Cell proliferation analysis

Cell proliferation was assessed using the MTT kit (Sigma, St. Louis, MO, USA). Briefly, MDA-MB231, BT549, and MCF7 (3 × 104 cells/well in 96-well microplates) were transfected with pre-miR-335, miR-145, or negative control. Cells in the logarithmic growth phase were harvested and seeded on a 96-well plate. At 24, 48, and 72 h after seeding, 10 μl of MTT was added to each well, and the cells were incubated for 4 h. We supplemented each well with 150 μl of DMSO, and the optical density (OD) was recorded at 540 nm. Viability = 100 × (absorbance of the treated sample) / (absorbance of control). All experiments were repeated three times, and the average results were calculated. The experiments were repeated three times, and average results were calculated.

Cell cycle and apoptosis assay

To determine the effects of miR-335 and -145 on apoptosis and cell cycle in BC cells, MDA-MB231, BT549, and MCF7 cells were seeded in 24-well plates with a density of 1 × 106 cells/mL in growth medium one day before transfection. The cells were transfected with scramble oligonucleotides or pre-miR-335 and pre-miR-145 by HiPerFect (Qiagen, Germany) according to the manufacturer's protocol. A cold 70% ethanol solution was applied to the cells for 24 hours at − 20 °C. The cells were stained with a propidium iodide (PI) solution after a washing step and left to dry for 30 min at room temperature. Flow cytometry was used to analyze the cell cycle (BD Biosciences, San Jose, CA, USA). According to the manufacturer's instructions, cells were stained twice with FITC-labeled Annexin V and PI using the Annexin V-FITC/PI Apoptosis Detection Kit (Solarbio, CA1020). We repeated this test three times, and the data it produced was analyzed by flow cytometry in FL1 and FL3 channels in the Partec Flow cytometer (Supplementary file).

Statistical analysis

At least three real-time PCR, cell proliferation, cell cycle, and apoptosis tests were run. The data is mean ± SEM. Each test's data was entered into GraphPad Prism V.8 for statistical analysis using one-way ANOVA. The t-test was used to compare cancerous and non-cancerous breast cells and samples. All real-time PCR results were analyzed using the CT technique with REST 2009 software (Qiagen, Hilden, Germany) and normalized against GAPDH for mRNA and U6 for miRNA. Pearson's correlation coefficient tested the two groups' correlation. P < 0.05 signifies statistical significance. Log-rank was used to compare Kaplan–Meier survival curves.
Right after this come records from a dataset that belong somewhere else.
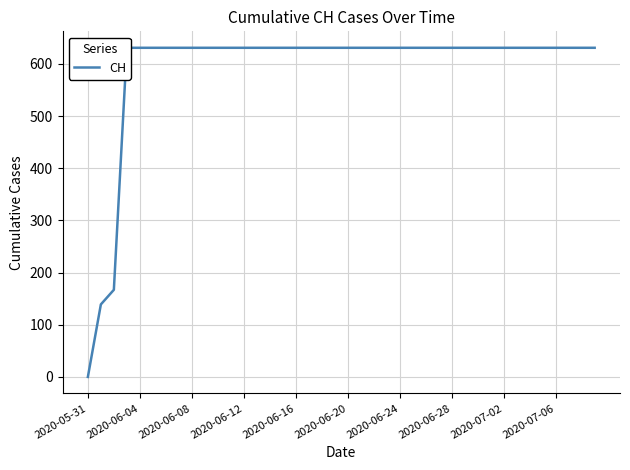

Read the value at 11, to the nearest 100.

600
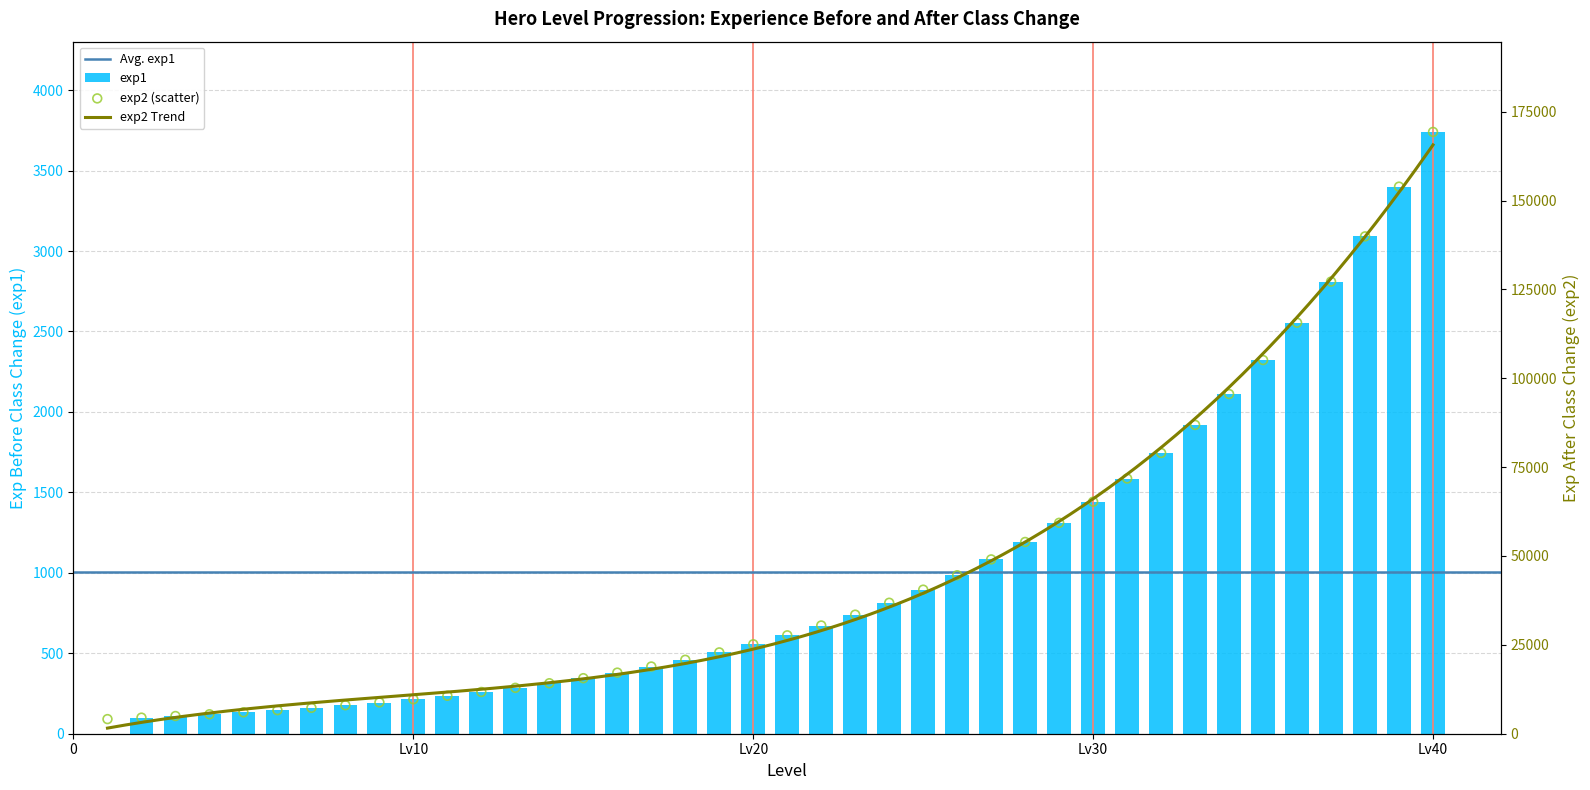

At which category is the sum across all series the highest?

Lv40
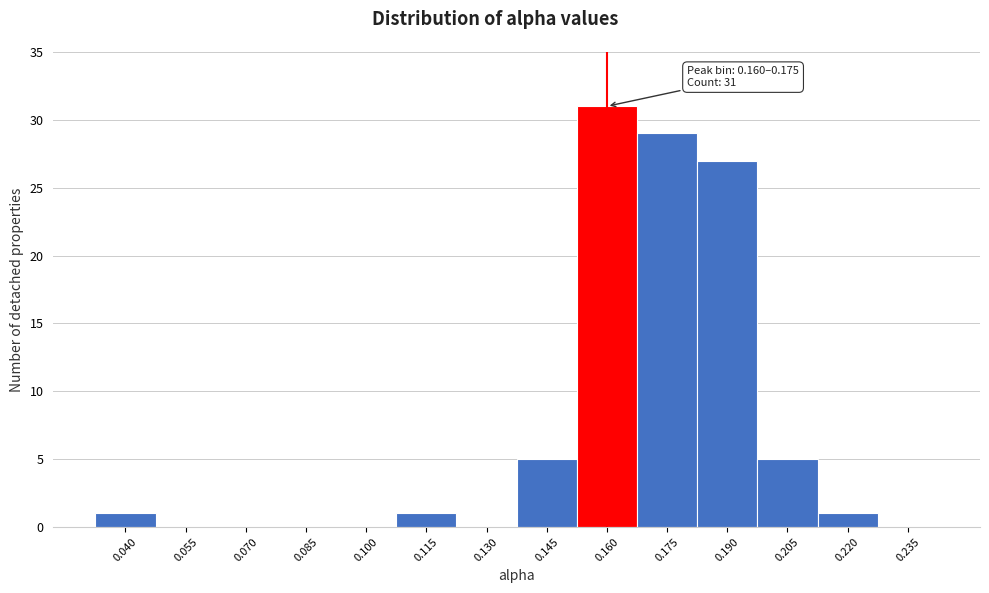

What is the change in value from 0.085 to 0.190?

+27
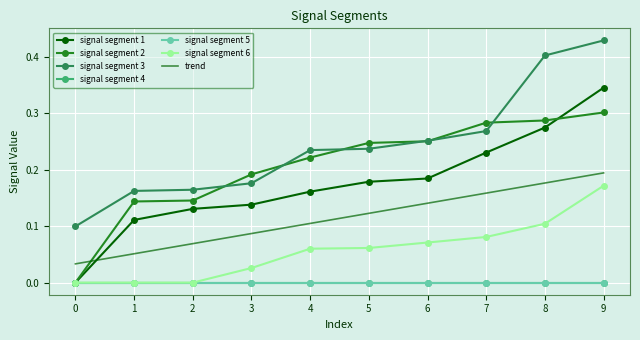

Between 1 and 7, which series saw the biggest shift?

signal segment 2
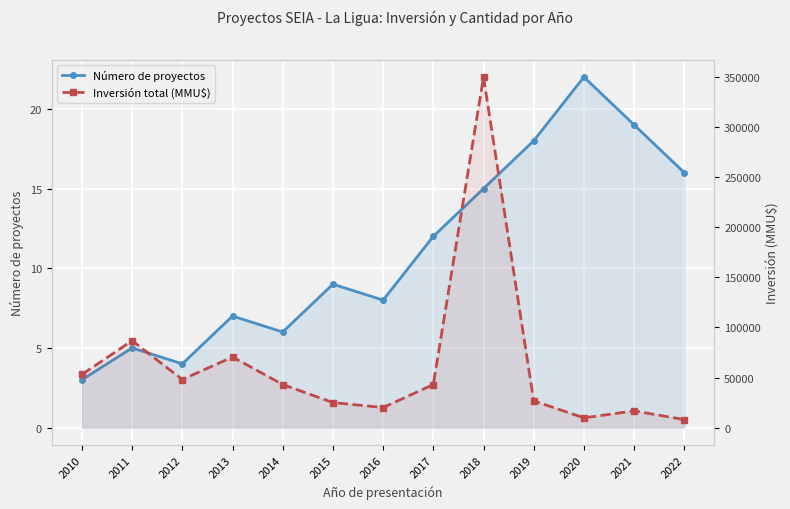

What is the difference between the second highest and second lowest values in the Número de proyectos series?

15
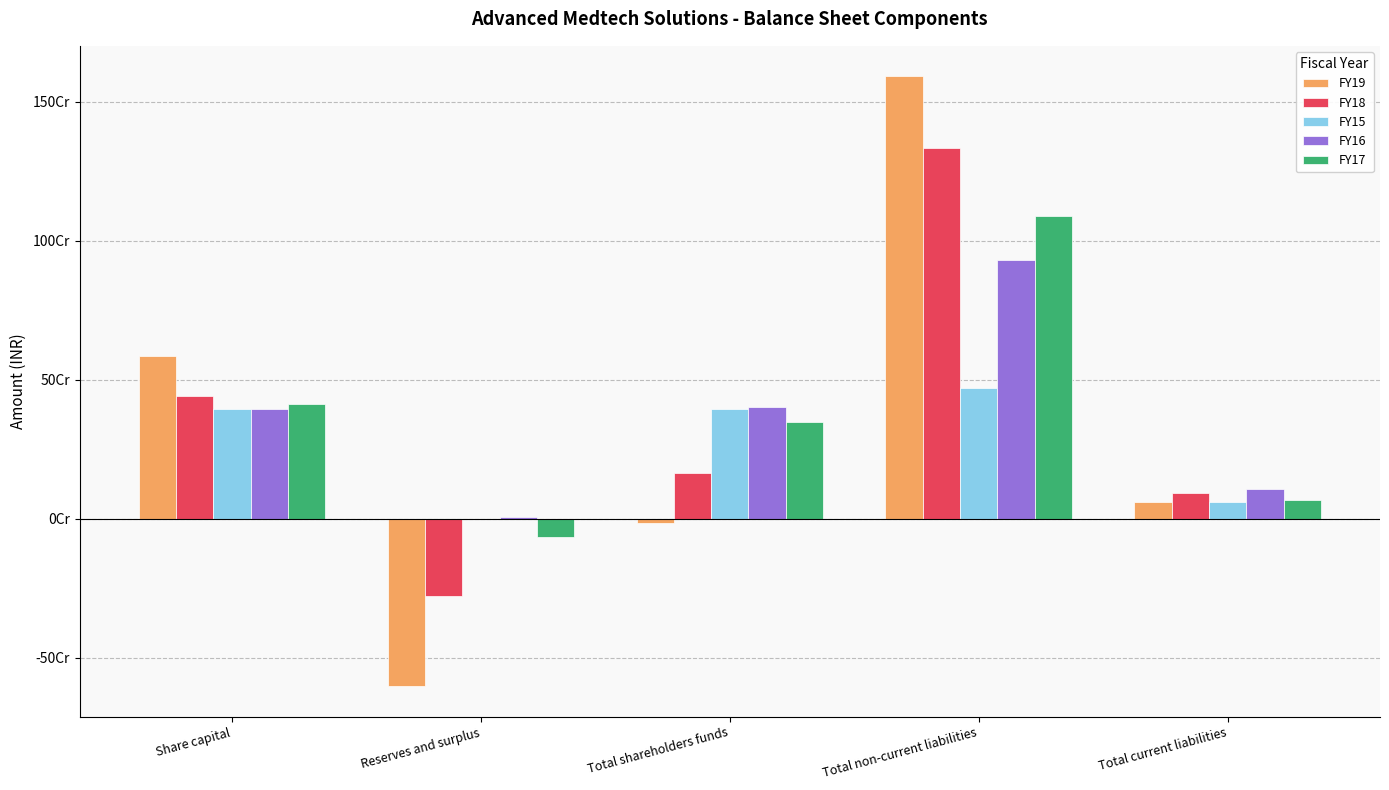

At how many categories does at least one series exceed 42231346?

4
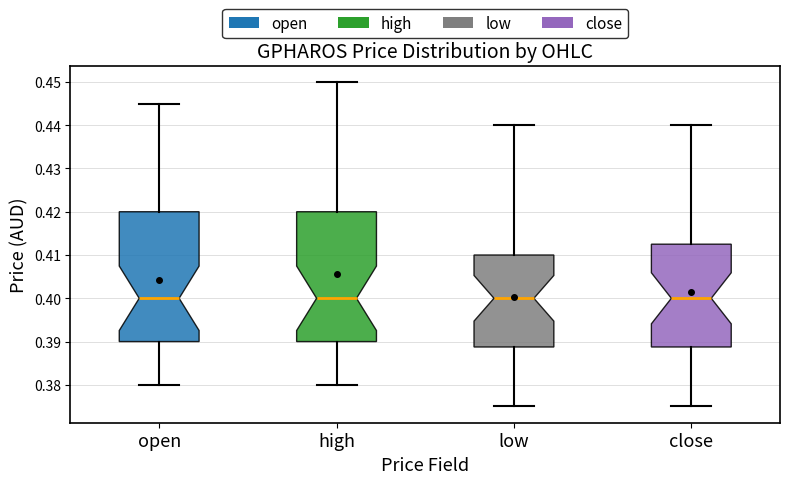

Reading left to right, transcribe this box plot: for each box, give where its median line is, the range the box spans, and where its two whiskers end, as read against the y-axis. The values are not printed on the chart, so give them approximately, as read against the axis.

open: median 0.400, box 0.390 to 0.420, whiskers 0.380 to 0.445
high: median 0.400, box 0.390 to 0.420, whiskers 0.380 to 0.450
low: median 0.400, box 0.389 to 0.410, whiskers 0.375 to 0.440
close: median 0.400, box 0.389 to 0.413, whiskers 0.375 to 0.440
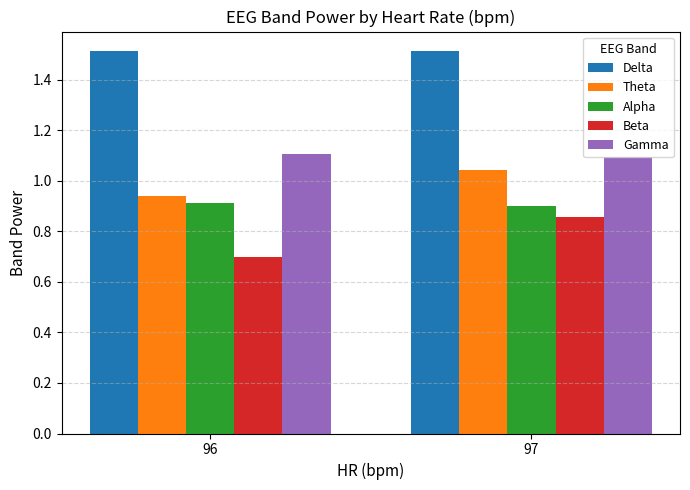

Which series has the largest total across all categories?

Delta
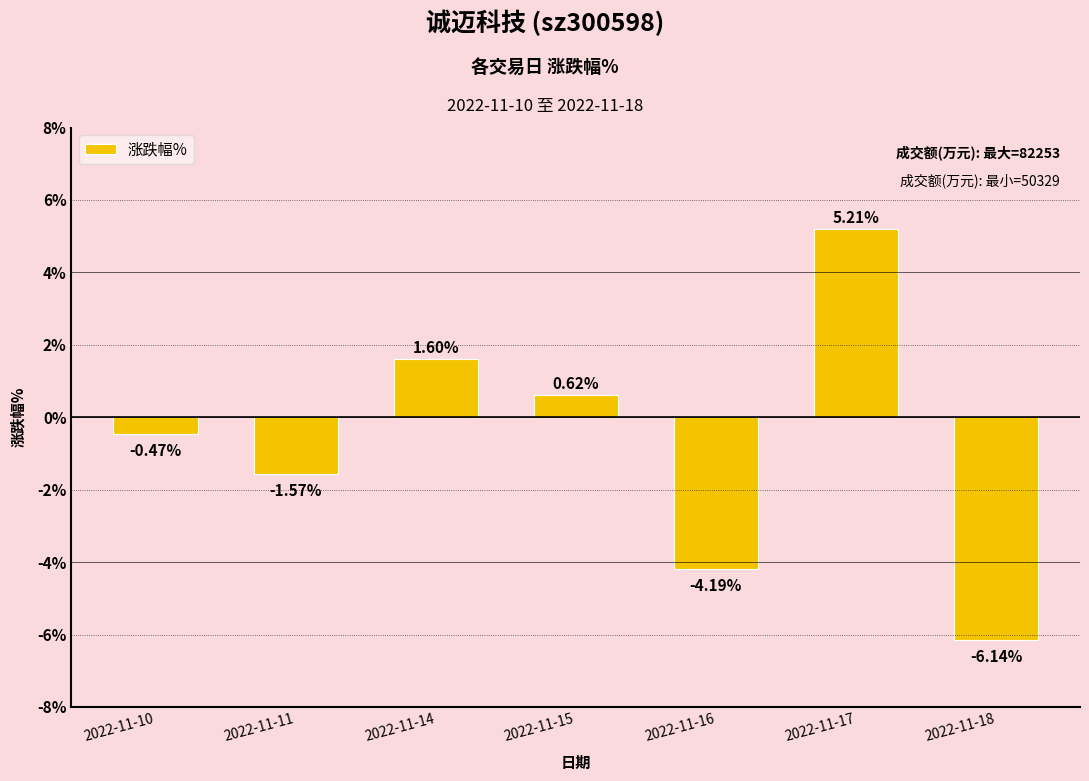

Are the bars grouped side by side (vs. stacked)?

No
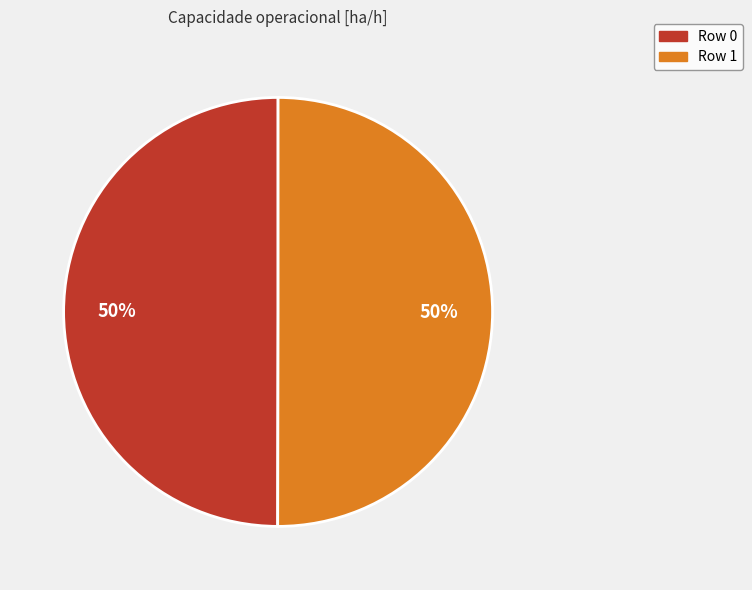

To the nearest percent, what is the combined percentage of Row 1 and Row 0?

100%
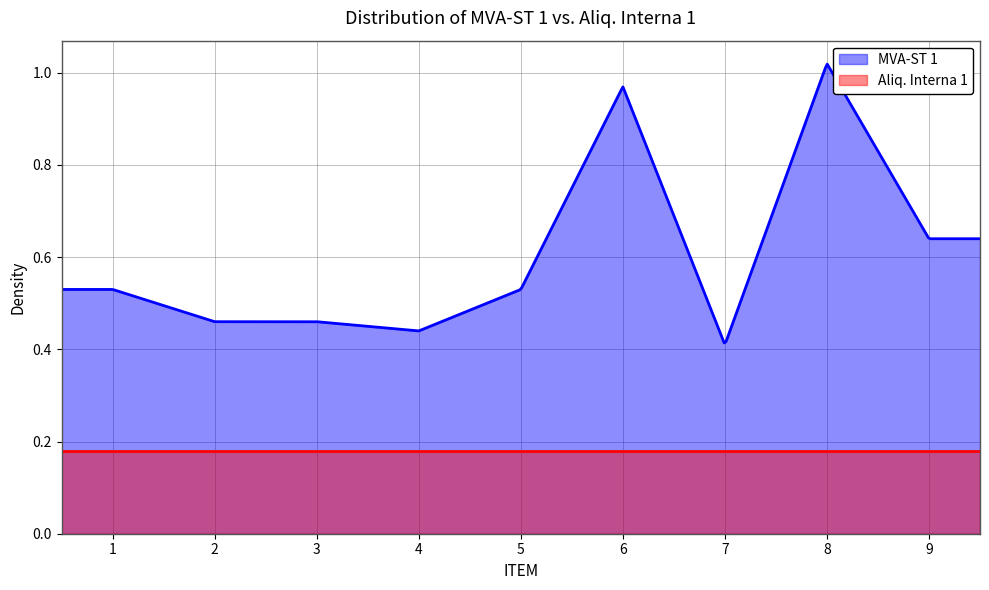

What is the difference between the second highest and minimum values in the MVA-ST 1 series?

0.6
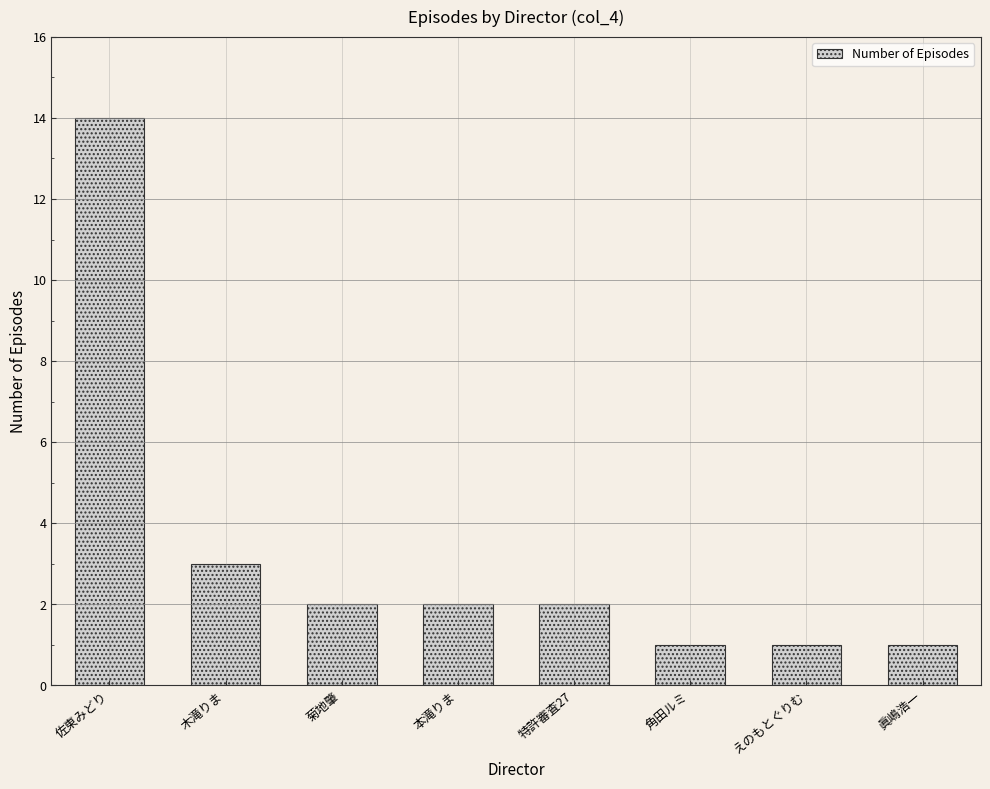

Reading left to right, extract all data points from this chart.

14	3	2	2	2	1	1	1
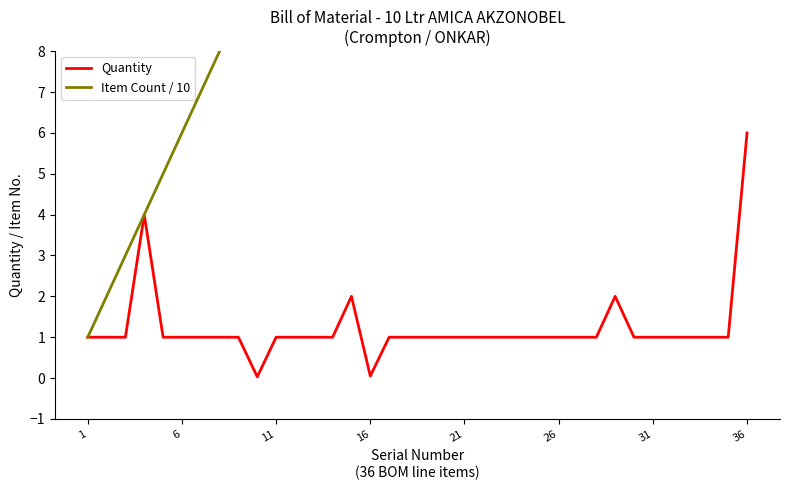

Does the chart have visible grid lines?

No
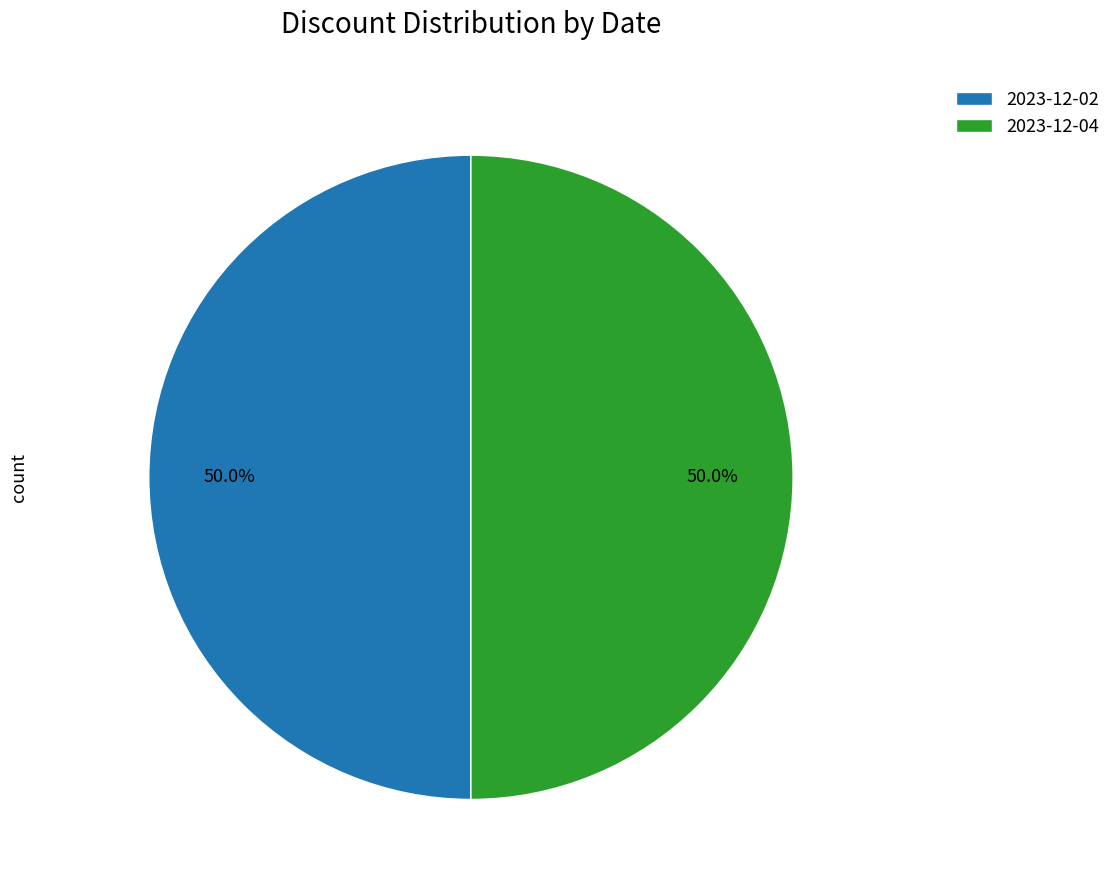

The 2023-12-04 slice represents 40% of the pie. True or false?

False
Ethics approval and consent to participate

The present study was conducted under the instructions accepted by the Ethics Committee of Pasteur Institute of Iran (Ethical code: IR.PII.REC.1398.023), written informed consent to participate, and consent to publish forms was obtained from all participants involved in the present study.

Informed consent

Written informed consent was obtained from all enrolled subjects.